- Requirement 1:
Using the case summary on the breastfeeding nurse, answer each question on its own line:
(a) What job did the Claimant hold?
(b) What did the Respondent's risk assessment conclude about her role?
(c) Who bears the burden of proving that the risk assessment followed the relevant EU Directive?
- Requirement 2: Please explain in one to three sentences why the Claimant in the case summary on the breastfeeding nurse called the risk assessment vague.
- Requirement 3: Write the next part of the case summary on the breastfeeding nurse, starting after its final sentence.
━━━━━ Text
Ms. Otero Ramos, the Claimant, was a breastfeeding mother who worked as a nurse in the emergency unit of the Respondent’s hospital. The Respondent had performed a risk assessment that had concluded her role was risk-free. The risk assessment did not offer any explanation or methodology for how this conclusion was reached. Her request for an adjustment in her work pattern due to breastfeeding was declined. The Claimant initiated proceedings. She argued that the vague risk assessment was in breach of the European Directive to improve the health of pregnant and breastfeeding workers and also breached the Equal Treatment Directive.
The Court of Justice of the European Union agreed. It held that if a breastfeeding or pregnant woman can show that the risk assessment was flawed, or, not done at all, then that gives rise to a discrimination claim. The burden is on the employer to prove that the risk assessment had been done in accordance with the relevant EU Directive.
━━━━━━━━━━
━━━━━ Dataset content
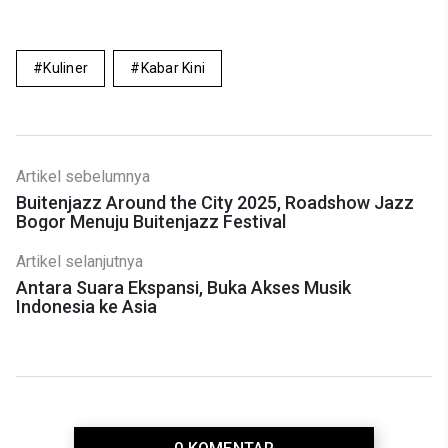
Kuliner
Kabar Kini
Artikel sebelumnya
Buitenjazz Around the City 2025, Roadshow Jazz
Bogor Menuju Buitenjazz Festival
Artikel selanjutnya
Antara Suara Ekspansi, Buka Akses Musik
Indonesia ke Asia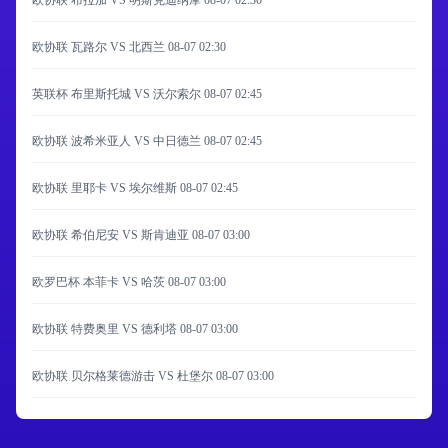
欧协联 布拉加 VS 明斯克迪纳摩
08-07 02:30
欧协联 瓦路尔 VS 北西兰
08-07 02:30
英联杯 布里斯托城 VS 沃尔索尔
08-07 02:45
欧协联 波希米亚人 VS 中日德兰
08-07 02:45
欧协联 里耶卡 VS 埃尔维斯
08-07 02:45
欧协联 希伯尼安 VS 斯肯迪亚
08-07 03:00
欧罗巴杯 本菲卡 VS 哈茨
08-07 03:00
欧协联 特费奥里 VS 德利塔
08-07 03:00
欧协联 贝尔格莱德游击 VS 杜堡尔
08-07 03:00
━━━━━━━━━━
- Written reply 1:
(a) She was a nurse in the emergency unit of the Respondent's hospital.
(b) It concluded that her role was risk-free.
(c) The employer.

- Written reply 2: The risk assessment concluded that her role was risk-free but gave no explanation or methodology for how it reached that conclusion. She argued that this vague assessment breached the European Directive on the health of pregnant and breastfeeding workers and the Equal Treatment Directive.

- Written reply 3:
The takeaway point:
Yes, not conducting a proper risk assessment, or, not conducting one at all, will give rise to a discrimination claim. In Employment Tribunals, successful sex discrimination claims arising from pregnancy/maternity discrimination can give rise to an injury to the feeling award which is banned but can reach £38,000.00 in the higher band, if the psychiatric damage is caused by the discrimination.